Statistical Analysis

Data for behavioral and sensitivity parameters (Table 1) were averaged to obtain one value per animal per timepoint. Parameters measured for the naïve group were analyzed via 1-factor ANOVA with Tukey’s multiple comparisons test to test for differences amongst acute, intermediate and chronic times (α < 0.05; GraphPad). Parameters measured for sham and LDP groups were determined via 2-factor ANOVA with Sidak’s multiple comparisons test (α < 0.05; GraphPad) to test for differences between groups and amongst timepoints. For all parameters at the chronic timepoint, Cohen’s d was calculated and used to determine the effect size for differences between sham and LDP groups.

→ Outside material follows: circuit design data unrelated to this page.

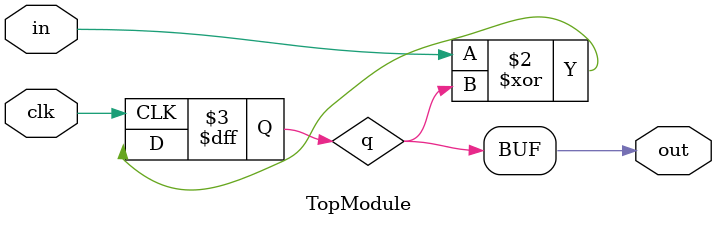
<source format=sv>

module TopModule (
  input clk,
  input in,
  output logic out
);
        reg q;

        always @(posedge clk) begin
            q <= in ^ q;
        end

        assign out = q;

endmodule
/*
Status: Error running testbench

Fail Messages:The testbench simulated, but had errors. Please fix the module. The output of iverilog is as follows:
VCD info: dumpfile wave.vcd opened for output.
./execute_environment/testbench.sv:16: $finish called at 501 (1ps)
Hint: Output 'out' has 1 mismatches. First mismatch occurred at time 5.
Hint: Total mismatched samples is 1 out of 100 samples

Simulation finished at 501 ps
Mismatches: 1 in 100 samples
*/

/*
Ambiguous Design Descriptions: Lack of initialization
*/
</source>
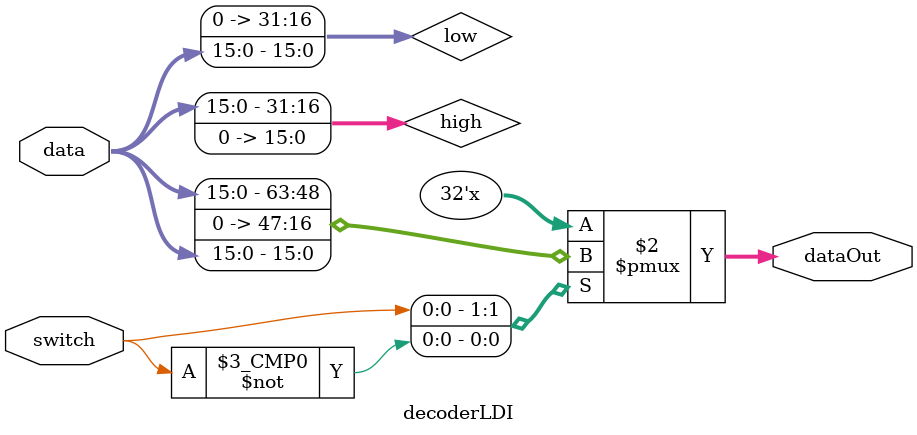
<source format=sv>
`timescale 1ps/1ps
module decoderLDI #(parameter N = 16)
												(input logic [N-1:0] data,
												input logic  switch,
												output logic [N*2-1:0] dataOut);
		logic [N*2-1:0]high;
		logic [N*2-1:0]low;		
		
		assign high[31:16] = data;
		assign high[15:0] = 0;
		
		assign low[31:16] = 0;
		assign low[15:0] = data;
		
		always_comb begin
			case(switch)
				1'b1:	dataOut = high;
				1'b0:	dataOut = low;
			endcase
		
		end


		

endmodule



</source>
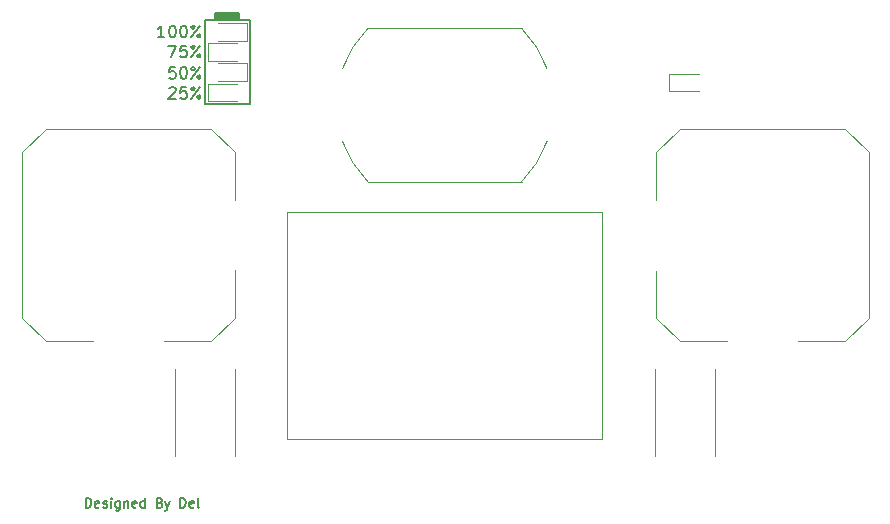
<source format=gbr>
%TF.GenerationSoftware,KiCad,Pcbnew,(6.0.5)*%
%TF.CreationDate,2023-01-30T15:53:00+08:00*%
%TF.ProjectId,Mini_Remoter,4d696e69-5f52-4656-9d6f-7465722e6b69,rev?*%
%TF.SameCoordinates,Original*%
%TF.FileFunction,Legend,Top*%
%TF.FilePolarity,Positive*%
%FSLAX46Y46*%
G04 Gerber Fmt 4.6, Leading zero omitted, Abs format (unit mm)*
G04 Created by KiCad (PCBNEW (6.0.5)) date 2023-01-30 15:53:00*
%MOMM*%
%LPD*%
G01*
G04 APERTURE LIST*
%ADD10C,0.140000*%
%ADD11C,0.150000*%
%ADD12C,0.120000*%
G04 APERTURE END LIST*
D10*
X69838095Y-125261904D02*
X69838095Y-124461904D01*
X70028571Y-124461904D01*
X70142857Y-124500000D01*
X70219047Y-124576190D01*
X70257142Y-124652380D01*
X70295238Y-124804761D01*
X70295238Y-124919047D01*
X70257142Y-125071428D01*
X70219047Y-125147619D01*
X70142857Y-125223809D01*
X70028571Y-125261904D01*
X69838095Y-125261904D01*
X70942857Y-125223809D02*
X70866666Y-125261904D01*
X70714285Y-125261904D01*
X70638095Y-125223809D01*
X70600000Y-125147619D01*
X70600000Y-124842857D01*
X70638095Y-124766666D01*
X70714285Y-124728571D01*
X70866666Y-124728571D01*
X70942857Y-124766666D01*
X70980952Y-124842857D01*
X70980952Y-124919047D01*
X70600000Y-124995238D01*
X71285714Y-125223809D02*
X71361904Y-125261904D01*
X71514285Y-125261904D01*
X71590476Y-125223809D01*
X71628571Y-125147619D01*
X71628571Y-125109523D01*
X71590476Y-125033333D01*
X71514285Y-124995238D01*
X71400000Y-124995238D01*
X71323809Y-124957142D01*
X71285714Y-124880952D01*
X71285714Y-124842857D01*
X71323809Y-124766666D01*
X71400000Y-124728571D01*
X71514285Y-124728571D01*
X71590476Y-124766666D01*
X71971428Y-125261904D02*
X71971428Y-124728571D01*
X71971428Y-124461904D02*
X71933333Y-124500000D01*
X71971428Y-124538095D01*
X72009523Y-124500000D01*
X71971428Y-124461904D01*
X71971428Y-124538095D01*
X72695238Y-124728571D02*
X72695238Y-125376190D01*
X72657142Y-125452380D01*
X72619047Y-125490476D01*
X72542857Y-125528571D01*
X72428571Y-125528571D01*
X72352380Y-125490476D01*
X72695238Y-125223809D02*
X72619047Y-125261904D01*
X72466666Y-125261904D01*
X72390476Y-125223809D01*
X72352380Y-125185714D01*
X72314285Y-125109523D01*
X72314285Y-124880952D01*
X72352380Y-124804761D01*
X72390476Y-124766666D01*
X72466666Y-124728571D01*
X72619047Y-124728571D01*
X72695238Y-124766666D01*
X73076190Y-124728571D02*
X73076190Y-125261904D01*
X73076190Y-124804761D02*
X73114285Y-124766666D01*
X73190476Y-124728571D01*
X73304761Y-124728571D01*
X73380952Y-124766666D01*
X73419047Y-124842857D01*
X73419047Y-125261904D01*
X74104761Y-125223809D02*
X74028571Y-125261904D01*
X73876190Y-125261904D01*
X73800000Y-125223809D01*
X73761904Y-125147619D01*
X73761904Y-124842857D01*
X73800000Y-124766666D01*
X73876190Y-124728571D01*
X74028571Y-124728571D01*
X74104761Y-124766666D01*
X74142857Y-124842857D01*
X74142857Y-124919047D01*
X73761904Y-124995238D01*
X74828571Y-125261904D02*
X74828571Y-124461904D01*
X74828571Y-125223809D02*
X74752380Y-125261904D01*
X74600000Y-125261904D01*
X74523809Y-125223809D01*
X74485714Y-125185714D01*
X74447619Y-125109523D01*
X74447619Y-124880952D01*
X74485714Y-124804761D01*
X74523809Y-124766666D01*
X74600000Y-124728571D01*
X74752380Y-124728571D01*
X74828571Y-124766666D01*
X76085714Y-124842857D02*
X76200000Y-124880952D01*
X76238095Y-124919047D01*
X76276190Y-124995238D01*
X76276190Y-125109523D01*
X76238095Y-125185714D01*
X76200000Y-125223809D01*
X76123809Y-125261904D01*
X75819047Y-125261904D01*
X75819047Y-124461904D01*
X76085714Y-124461904D01*
X76161904Y-124500000D01*
X76200000Y-124538095D01*
X76238095Y-124614285D01*
X76238095Y-124690476D01*
X76200000Y-124766666D01*
X76161904Y-124804761D01*
X76085714Y-124842857D01*
X75819047Y-124842857D01*
X76542857Y-124728571D02*
X76733333Y-125261904D01*
X76923809Y-124728571D02*
X76733333Y-125261904D01*
X76657142Y-125452380D01*
X76619047Y-125490476D01*
X76542857Y-125528571D01*
X77838095Y-125261904D02*
X77838095Y-124461904D01*
X78028571Y-124461904D01*
X78142857Y-124500000D01*
X78219047Y-124576190D01*
X78257142Y-124652380D01*
X78295238Y-124804761D01*
X78295238Y-124919047D01*
X78257142Y-125071428D01*
X78219047Y-125147619D01*
X78142857Y-125223809D01*
X78028571Y-125261904D01*
X77838095Y-125261904D01*
X78942857Y-125223809D02*
X78866666Y-125261904D01*
X78714285Y-125261904D01*
X78638095Y-125223809D01*
X78600000Y-125147619D01*
X78600000Y-124842857D01*
X78638095Y-124766666D01*
X78714285Y-124728571D01*
X78866666Y-124728571D01*
X78942857Y-124766666D01*
X78980952Y-124842857D01*
X78980952Y-124919047D01*
X78600000Y-124995238D01*
X79438095Y-125261904D02*
X79361904Y-125223809D01*
X79323809Y-125147619D01*
X79323809Y-124461904D01*
D11*
X76485714Y-85452380D02*
X75914286Y-85452380D01*
X76200000Y-85452380D02*
X76200000Y-84452380D01*
X76104762Y-84595238D01*
X76009524Y-84690476D01*
X75914286Y-84738095D01*
X77104762Y-84452380D02*
X77200000Y-84452380D01*
X77295238Y-84500000D01*
X77342857Y-84547619D01*
X77390476Y-84642857D01*
X77438095Y-84833333D01*
X77438095Y-85071428D01*
X77390476Y-85261904D01*
X77342857Y-85357142D01*
X77295238Y-85404761D01*
X77200000Y-85452380D01*
X77104762Y-85452380D01*
X77009524Y-85404761D01*
X76961905Y-85357142D01*
X76914286Y-85261904D01*
X76866667Y-85071428D01*
X76866667Y-84833333D01*
X76914286Y-84642857D01*
X76961905Y-84547619D01*
X77009524Y-84500000D01*
X77104762Y-84452380D01*
X78057143Y-84452380D02*
X78152381Y-84452380D01*
X78247619Y-84500000D01*
X78295238Y-84547619D01*
X78342857Y-84642857D01*
X78390476Y-84833333D01*
X78390476Y-85071428D01*
X78342857Y-85261904D01*
X78295238Y-85357142D01*
X78247619Y-85404761D01*
X78152381Y-85452380D01*
X78057143Y-85452380D01*
X77961905Y-85404761D01*
X77914286Y-85357142D01*
X77866667Y-85261904D01*
X77819048Y-85071428D01*
X77819048Y-84833333D01*
X77866667Y-84642857D01*
X77914286Y-84547619D01*
X77961905Y-84500000D01*
X78057143Y-84452380D01*
X78771429Y-85452380D02*
X79533333Y-84452380D01*
X78914286Y-84452380D02*
X79009524Y-84500000D01*
X79057143Y-84595238D01*
X79009524Y-84690476D01*
X78914286Y-84738095D01*
X78819048Y-84690476D01*
X78771429Y-84595238D01*
X78819048Y-84500000D01*
X78914286Y-84452380D01*
X79485714Y-85404761D02*
X79533333Y-85309523D01*
X79485714Y-85214285D01*
X79390476Y-85166666D01*
X79295238Y-85214285D01*
X79247619Y-85309523D01*
X79295238Y-85404761D01*
X79390476Y-85452380D01*
X79485714Y-85404761D01*
X76819047Y-86152380D02*
X77485714Y-86152380D01*
X77057142Y-87152380D01*
X78342857Y-86152380D02*
X77866666Y-86152380D01*
X77819047Y-86628571D01*
X77866666Y-86580952D01*
X77961904Y-86533333D01*
X78200000Y-86533333D01*
X78295238Y-86580952D01*
X78342857Y-86628571D01*
X78390476Y-86723809D01*
X78390476Y-86961904D01*
X78342857Y-87057142D01*
X78295238Y-87104761D01*
X78200000Y-87152380D01*
X77961904Y-87152380D01*
X77866666Y-87104761D01*
X77819047Y-87057142D01*
X78771428Y-87152380D02*
X79533333Y-86152380D01*
X78914285Y-86152380D02*
X79009523Y-86200000D01*
X79057142Y-86295238D01*
X79009523Y-86390476D01*
X78914285Y-86438095D01*
X78819047Y-86390476D01*
X78771428Y-86295238D01*
X78819047Y-86200000D01*
X78914285Y-86152380D01*
X79485714Y-87104761D02*
X79533333Y-87009523D01*
X79485714Y-86914285D01*
X79390476Y-86866666D01*
X79295238Y-86914285D01*
X79247619Y-87009523D01*
X79295238Y-87104761D01*
X79390476Y-87152380D01*
X79485714Y-87104761D01*
X77390476Y-87952380D02*
X76914285Y-87952380D01*
X76866666Y-88428571D01*
X76914285Y-88380952D01*
X77009523Y-88333333D01*
X77247619Y-88333333D01*
X77342857Y-88380952D01*
X77390476Y-88428571D01*
X77438095Y-88523809D01*
X77438095Y-88761904D01*
X77390476Y-88857142D01*
X77342857Y-88904761D01*
X77247619Y-88952380D01*
X77009523Y-88952380D01*
X76914285Y-88904761D01*
X76866666Y-88857142D01*
X78057142Y-87952380D02*
X78152380Y-87952380D01*
X78247619Y-88000000D01*
X78295238Y-88047619D01*
X78342857Y-88142857D01*
X78390476Y-88333333D01*
X78390476Y-88571428D01*
X78342857Y-88761904D01*
X78295238Y-88857142D01*
X78247619Y-88904761D01*
X78152380Y-88952380D01*
X78057142Y-88952380D01*
X77961904Y-88904761D01*
X77914285Y-88857142D01*
X77866666Y-88761904D01*
X77819047Y-88571428D01*
X77819047Y-88333333D01*
X77866666Y-88142857D01*
X77914285Y-88047619D01*
X77961904Y-88000000D01*
X78057142Y-87952380D01*
X78771428Y-88952380D02*
X79533333Y-87952380D01*
X78914285Y-87952380D02*
X79009523Y-88000000D01*
X79057142Y-88095238D01*
X79009523Y-88190476D01*
X78914285Y-88238095D01*
X78819047Y-88190476D01*
X78771428Y-88095238D01*
X78819047Y-88000000D01*
X78914285Y-87952380D01*
X79485714Y-88904761D02*
X79533333Y-88809523D01*
X79485714Y-88714285D01*
X79390476Y-88666666D01*
X79295238Y-88714285D01*
X79247619Y-88809523D01*
X79295238Y-88904761D01*
X79390476Y-88952380D01*
X79485714Y-88904761D01*
X76866666Y-89747619D02*
X76914285Y-89700000D01*
X77009523Y-89652380D01*
X77247619Y-89652380D01*
X77342857Y-89700000D01*
X77390476Y-89747619D01*
X77438095Y-89842857D01*
X77438095Y-89938095D01*
X77390476Y-90080952D01*
X76819047Y-90652380D01*
X77438095Y-90652380D01*
X78342857Y-89652380D02*
X77866666Y-89652380D01*
X77819047Y-90128571D01*
X77866666Y-90080952D01*
X77961904Y-90033333D01*
X78200000Y-90033333D01*
X78295238Y-90080952D01*
X78342857Y-90128571D01*
X78390476Y-90223809D01*
X78390476Y-90461904D01*
X78342857Y-90557142D01*
X78295238Y-90604761D01*
X78200000Y-90652380D01*
X77961904Y-90652380D01*
X77866666Y-90604761D01*
X77819047Y-90557142D01*
X78771428Y-90652380D02*
X79533333Y-89652380D01*
X78914285Y-89652380D02*
X79009523Y-89700000D01*
X79057142Y-89795238D01*
X79009523Y-89890476D01*
X78914285Y-89938095D01*
X78819047Y-89890476D01*
X78771428Y-89795238D01*
X78819047Y-89700000D01*
X78914285Y-89652380D01*
X79485714Y-90604761D02*
X79533333Y-90509523D01*
X79485714Y-90414285D01*
X79390476Y-90366666D01*
X79295238Y-90414285D01*
X79247619Y-90509523D01*
X79295238Y-90604761D01*
X79390476Y-90652380D01*
X79485714Y-90604761D01*
X80800000Y-84000000D02*
X82800000Y-84000000D01*
X82800000Y-84000000D02*
X82800000Y-83400000D01*
X82800000Y-83400000D02*
X80800000Y-83400000D01*
X80800000Y-83400000D02*
X80800000Y-84000000D01*
G36*
X80800000Y-84000000D02*
G01*
X82800000Y-84000000D01*
X82800000Y-83400000D01*
X80800000Y-83400000D01*
X80800000Y-84000000D01*
G37*
X83700000Y-91100000D02*
X79900000Y-91100000D01*
X79900000Y-91100000D02*
X79900000Y-84000000D01*
X79900000Y-84000000D02*
X83700000Y-84000000D01*
X83700000Y-84000000D02*
X83700000Y-91100000D01*
D12*
%TO.C,U2*%
X86865000Y-100225000D02*
X113565000Y-100225000D01*
X113565000Y-100225000D02*
X113565000Y-119485000D01*
X113565000Y-119485000D02*
X86865000Y-119485000D01*
X86865000Y-119485000D02*
X86865000Y-100225000D01*
%TO.C,SW5*%
X108883333Y-88125588D02*
G75*
G03*
X106715000Y-84685000I-8668335J-3059413D01*
G01*
X93715000Y-84685000D02*
G75*
G03*
X91546667Y-88125588I6500000J-6500000D01*
G01*
X91546667Y-94244412D02*
G75*
G03*
X93715000Y-97685000I8668333J3059412D01*
G01*
X106715000Y-97685000D02*
G75*
G03*
X108883333Y-94244412I-6500002J6500001D01*
G01*
X93715000Y-97685000D02*
X106715000Y-97685000D01*
X93715000Y-84685000D02*
X106715000Y-84685000D01*
%TO.C,SW4*%
X77375000Y-113502000D02*
X77375000Y-120868000D01*
X82455000Y-113502000D02*
X82455000Y-120868000D01*
%TO.C,SW3*%
X117975000Y-120868000D02*
X117975000Y-113502000D01*
X123055000Y-120868000D02*
X123055000Y-113502000D01*
%TO.C,J3*%
X134100000Y-93200000D02*
X136100000Y-95200000D01*
X120100000Y-93200000D02*
X134100000Y-93200000D01*
X136100000Y-109200000D02*
X134100000Y-111200000D01*
X120100000Y-111200000D02*
X118100000Y-109200000D01*
X118100000Y-95200000D02*
X120100000Y-93200000D01*
X136100000Y-95200000D02*
X136100000Y-109200000D01*
X124100000Y-111200000D02*
X120100000Y-111200000D01*
X118100000Y-109200000D02*
X118100000Y-105200000D01*
X134100000Y-111200000D02*
X130100000Y-111200000D01*
X118100000Y-99200000D02*
X118100000Y-95200000D01*
%TO.C,J2*%
X64415000Y-95185000D02*
X66415000Y-93185000D01*
X64415000Y-109185000D02*
X64415000Y-95185000D01*
X80415000Y-93185000D02*
X82415000Y-95185000D01*
X82415000Y-109185000D02*
X80415000Y-111185000D01*
X66415000Y-111185000D02*
X64415000Y-109185000D01*
X66415000Y-93185000D02*
X80415000Y-93185000D01*
X82415000Y-105185000D02*
X82415000Y-109185000D01*
X80415000Y-111185000D02*
X76415000Y-111185000D01*
X82415000Y-95185000D02*
X82415000Y-99185000D01*
X70415000Y-111185000D02*
X66415000Y-111185000D01*
%TO.C,D5*%
X119240000Y-88565000D02*
X119240000Y-90035000D01*
X119240000Y-90035000D02*
X121700000Y-90035000D01*
X121700000Y-88565000D02*
X119240000Y-88565000D01*
%TO.C,D4*%
X81025000Y-85735000D02*
X83485000Y-85735000D01*
X83485000Y-84265000D02*
X81025000Y-84265000D01*
X83485000Y-85735000D02*
X83485000Y-84265000D01*
%TO.C,D3*%
X82625000Y-85965000D02*
X80165000Y-85965000D01*
X80165000Y-87435000D02*
X82625000Y-87435000D01*
X80165000Y-85965000D02*
X80165000Y-87435000D01*
%TO.C,D2*%
X81025000Y-89135000D02*
X83485000Y-89135000D01*
X83485000Y-87665000D02*
X81025000Y-87665000D01*
X83485000Y-89135000D02*
X83485000Y-87665000D01*
%TO.C,D1*%
X82625000Y-89365000D02*
X80165000Y-89365000D01*
X80165000Y-90835000D02*
X82625000Y-90835000D01*
X80165000Y-89365000D02*
X80165000Y-90835000D01*
%TD*%
M02*

</source>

Sham and LDP group results for each calcium imaging parameter were compared against the respective 95% confidence interval for the naïve group. Values that fell within this confidence interval were considered similar to naïve, and those that fell outside were considered evidence of differences.

For each DRG immunohistochemical target, CTCF values obtained from all digital micrographs within each group were converted to one z-score distribution. CTCF values corresponding to a positive z-score (TrkA+, p75NTR+, TRPV1+, PGP9.5+) or negative z-score (TRPV1−) were used for further analyses. These CTCF values were normalized to that of the naïve group and differences between sham and LDP groups were tested via unpaired t-tests with Welch’s correction (α < 0.05; GraphPad) for left and for right DRG neurons.